** Excerpted passage **

>>>>>

Claim: A series of graphics on Facebook says that ABS-CBN Corporation’s pay-per-view service is the reason Congress did not renew their franchise.

The 6 graphics, posted on the page Braii TV on Wednesday, May 6, said that because ABS-CBN used the air wave frequency that was provided by the government to earn money through their pay-per-view service “Kapamilya Box Office” or KBO, their franchise renewal was repeatedly denied since 2014.

The post said: “[ABS-CBN’s] use of free air wave frequency to get gain resulted to the disapproval of their request for franchise renewal in 2014 during [former president Benigno Aquino III’s] administration…. But because they had issues with the law even a known political ally such as an Aquino failed to approve their renewal.”

They added, “They should have tried to correct their issues before asking for another renewal request on [President Rodrigo Duterte’s] stricter admin, but they changed nothing in the contract.”

The post cited 6 sources as the basis for its claim. 

The graphics have received around 1,700 reactions, 706 comments, and 5,600 shares as of posting. 

This claim was sent to Rappler for fact checking by our readers.

<<<<<

** Work request A **
In the ABS-CBN fact-check passage, reproduce the span between "The 6 graphics, posted" and "denied since 2014.", inclusive, substituting "broadcast frequency" for "air wave frequency".
** Work request B **
Extend the ABS-CBN franchise fact-check beyond its final sentence.

** Extracted records **
>>>>>

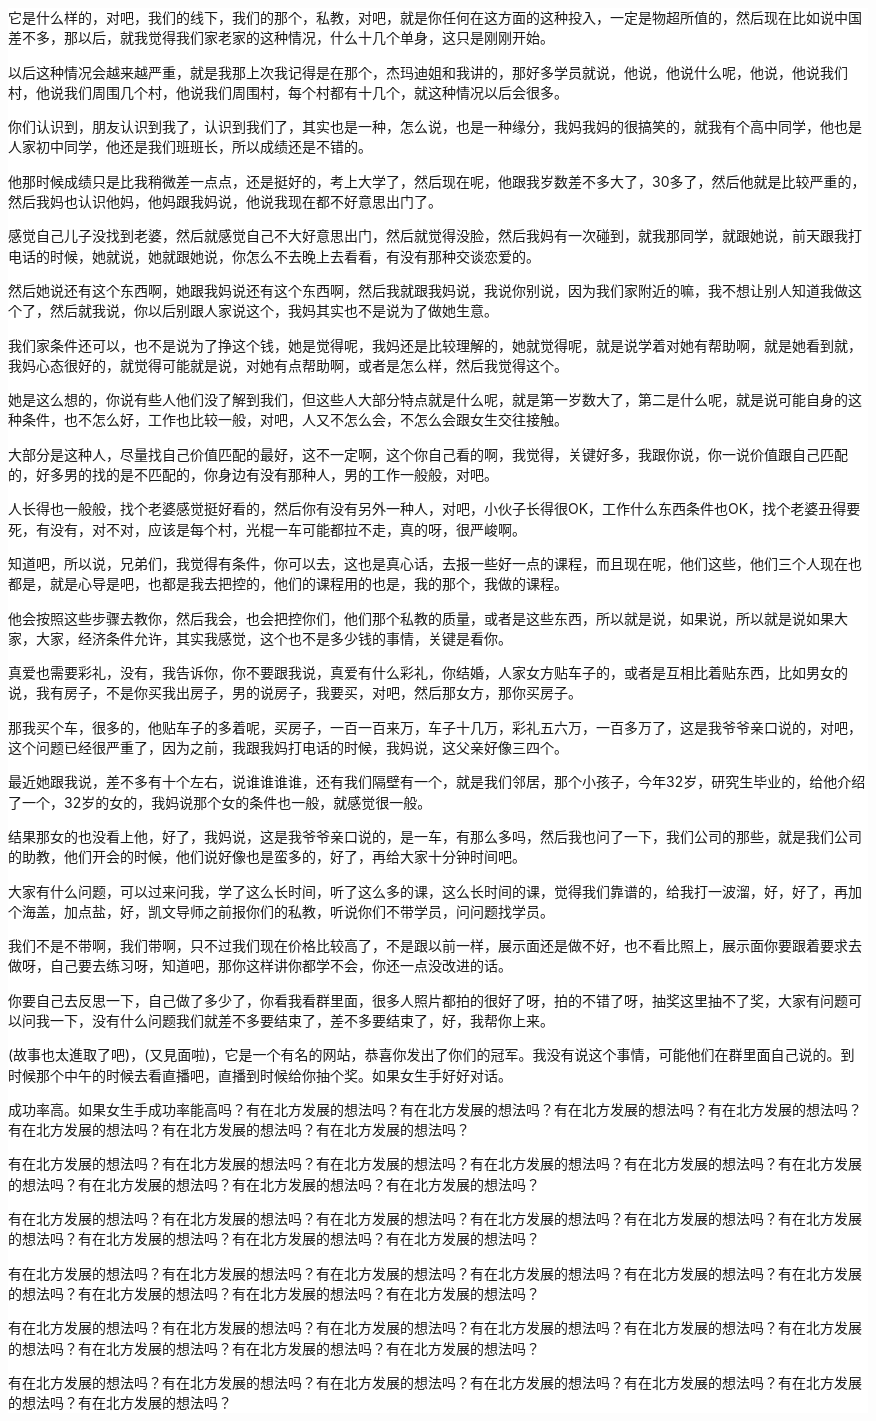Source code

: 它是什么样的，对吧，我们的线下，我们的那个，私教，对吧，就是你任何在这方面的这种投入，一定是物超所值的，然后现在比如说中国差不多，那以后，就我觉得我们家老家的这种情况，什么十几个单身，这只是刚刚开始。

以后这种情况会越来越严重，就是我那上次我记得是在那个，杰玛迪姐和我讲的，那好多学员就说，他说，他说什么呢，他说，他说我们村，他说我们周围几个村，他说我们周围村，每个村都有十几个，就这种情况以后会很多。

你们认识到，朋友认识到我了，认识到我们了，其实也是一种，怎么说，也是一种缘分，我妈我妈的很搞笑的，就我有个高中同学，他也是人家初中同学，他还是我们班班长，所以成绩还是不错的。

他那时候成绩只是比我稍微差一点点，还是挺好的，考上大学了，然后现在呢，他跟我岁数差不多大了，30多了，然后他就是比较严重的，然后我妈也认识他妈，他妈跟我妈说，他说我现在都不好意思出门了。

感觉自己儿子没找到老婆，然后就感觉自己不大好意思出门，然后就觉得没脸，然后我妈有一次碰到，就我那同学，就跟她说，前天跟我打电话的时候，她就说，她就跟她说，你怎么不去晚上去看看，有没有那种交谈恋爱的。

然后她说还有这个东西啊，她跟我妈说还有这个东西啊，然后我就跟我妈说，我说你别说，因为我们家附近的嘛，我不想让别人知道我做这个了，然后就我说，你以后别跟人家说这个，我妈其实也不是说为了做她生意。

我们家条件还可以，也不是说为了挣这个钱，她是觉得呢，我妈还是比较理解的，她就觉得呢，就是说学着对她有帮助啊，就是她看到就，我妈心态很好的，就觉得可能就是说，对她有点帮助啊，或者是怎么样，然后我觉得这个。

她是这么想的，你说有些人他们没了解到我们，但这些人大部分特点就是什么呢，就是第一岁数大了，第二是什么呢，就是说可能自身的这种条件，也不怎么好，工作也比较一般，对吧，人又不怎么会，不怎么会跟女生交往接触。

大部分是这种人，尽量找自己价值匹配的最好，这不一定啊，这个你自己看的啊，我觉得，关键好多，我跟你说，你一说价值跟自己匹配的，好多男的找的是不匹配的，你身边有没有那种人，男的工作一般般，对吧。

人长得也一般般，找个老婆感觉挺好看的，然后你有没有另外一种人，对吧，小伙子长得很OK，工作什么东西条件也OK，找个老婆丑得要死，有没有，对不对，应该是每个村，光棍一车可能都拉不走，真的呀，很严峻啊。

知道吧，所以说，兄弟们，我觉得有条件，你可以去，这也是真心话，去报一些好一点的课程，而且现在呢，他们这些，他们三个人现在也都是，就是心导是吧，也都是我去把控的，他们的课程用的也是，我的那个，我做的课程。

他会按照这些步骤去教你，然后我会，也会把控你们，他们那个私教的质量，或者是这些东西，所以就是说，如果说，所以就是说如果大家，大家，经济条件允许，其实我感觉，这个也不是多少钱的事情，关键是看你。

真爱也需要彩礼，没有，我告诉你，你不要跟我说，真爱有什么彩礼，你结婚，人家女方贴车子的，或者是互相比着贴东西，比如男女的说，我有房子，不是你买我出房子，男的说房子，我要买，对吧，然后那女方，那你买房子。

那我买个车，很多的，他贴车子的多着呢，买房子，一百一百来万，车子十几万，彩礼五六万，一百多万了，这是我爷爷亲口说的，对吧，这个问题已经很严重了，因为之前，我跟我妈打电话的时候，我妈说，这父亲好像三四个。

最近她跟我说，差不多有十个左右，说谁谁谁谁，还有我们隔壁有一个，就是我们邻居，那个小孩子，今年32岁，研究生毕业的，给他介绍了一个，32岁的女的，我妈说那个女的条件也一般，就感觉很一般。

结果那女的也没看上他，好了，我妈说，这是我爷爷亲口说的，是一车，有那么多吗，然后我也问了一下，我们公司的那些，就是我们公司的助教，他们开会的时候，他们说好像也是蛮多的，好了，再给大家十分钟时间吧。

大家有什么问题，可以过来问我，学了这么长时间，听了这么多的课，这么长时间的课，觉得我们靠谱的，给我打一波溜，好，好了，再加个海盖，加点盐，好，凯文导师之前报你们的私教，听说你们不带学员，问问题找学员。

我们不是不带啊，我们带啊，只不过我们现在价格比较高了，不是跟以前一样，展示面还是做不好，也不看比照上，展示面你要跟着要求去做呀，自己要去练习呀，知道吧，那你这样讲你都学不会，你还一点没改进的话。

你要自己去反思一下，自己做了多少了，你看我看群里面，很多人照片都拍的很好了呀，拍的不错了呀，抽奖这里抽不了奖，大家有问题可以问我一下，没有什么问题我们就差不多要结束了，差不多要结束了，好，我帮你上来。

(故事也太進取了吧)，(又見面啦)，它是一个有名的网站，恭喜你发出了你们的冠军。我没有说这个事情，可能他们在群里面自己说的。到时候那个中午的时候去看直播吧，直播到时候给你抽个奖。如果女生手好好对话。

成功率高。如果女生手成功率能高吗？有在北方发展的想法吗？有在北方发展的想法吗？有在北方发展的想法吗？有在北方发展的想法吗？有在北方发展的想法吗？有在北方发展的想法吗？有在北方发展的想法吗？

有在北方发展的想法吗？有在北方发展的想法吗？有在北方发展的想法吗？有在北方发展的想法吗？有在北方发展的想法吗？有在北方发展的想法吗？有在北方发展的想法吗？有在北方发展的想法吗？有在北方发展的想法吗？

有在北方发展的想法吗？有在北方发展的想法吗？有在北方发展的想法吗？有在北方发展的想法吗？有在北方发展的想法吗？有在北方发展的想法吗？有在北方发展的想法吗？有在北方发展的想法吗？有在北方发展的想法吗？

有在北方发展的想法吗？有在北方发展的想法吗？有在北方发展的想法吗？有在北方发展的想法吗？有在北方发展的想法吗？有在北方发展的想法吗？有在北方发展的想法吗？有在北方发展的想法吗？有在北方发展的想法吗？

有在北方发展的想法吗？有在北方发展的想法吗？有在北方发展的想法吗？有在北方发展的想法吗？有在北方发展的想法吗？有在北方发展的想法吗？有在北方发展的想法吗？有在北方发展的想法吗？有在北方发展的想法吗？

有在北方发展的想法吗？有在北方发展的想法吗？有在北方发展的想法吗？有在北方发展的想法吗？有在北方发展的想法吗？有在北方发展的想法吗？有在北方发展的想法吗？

<<<<<

** Exercise response A **
The 6 graphics, posted on the page Braii TV on Wednesday, May 6, said that because ABS-CBN used the broadcast frequency that was provided by the government to earn money through their pay-per-view service “Kapamilya Box Office” or KBO, their franchise renewal was repeatedly denied since 2014.

** Exercise response B **
Rating: FALSE

Facts: Since March, the House of Representatives, from which franchise laws are supposed to originate, has held only one hearing on the ABS-CBN franchise. None of the congressmen present during the hearing cited ABS-CBN’s pay-per-view service as the reason for the non-renewal of their franchise.

The pay-per-view service was one of Solicitor General Jose Calida’s complaints against the network in his quo warranto petition, but this was addressed in a Senate hearing on February 24.

House Speaker Alan Peter Cayetano said on February 17 that there was no urgency to tackle the bills seeking to renew the network’s franchise and accused them of unfair election coverage in 2010 and 2016.

Cayetano, who ran and lost the 2016 vice presidential race, had accused the network of giving unfair airtime to other candidates during the campaign period. His standard-bearer, Rodrigo Duterte, had also accused the network of swindling him for not running his campaign ads in 2016.

Cayetano said in February that discussing the franchise renewal would be “tedious, contentious, and it [would threaten] to drain the momentum that has allowed the 18th Congress to accomplish so much” but did not expound on the network’s violations that had to be discussed.

The House held their first hearing on the franchise on March 10, when Telecommunications Commissioner Gamaliel Cordoba said they would “most likely” grant ABS-CBN the provisional authority to operate beyond May 4. 

On the other hand, the complaint that the KBO service is a violation of ABS-CBN’s legislative franchise was one of the points in Calida’s quo warranto petition against the network on February 10. 

Both the campaign ads and the KBO service were addressed at a Senate hearing on February 24.

During the hearing, ABS-CBN CEO Carlo Katigbak apologized to Duterte and explained that all the national ads he paid for were aired, but they were unable to air all of the local ads because of Comelec restrictions on air time.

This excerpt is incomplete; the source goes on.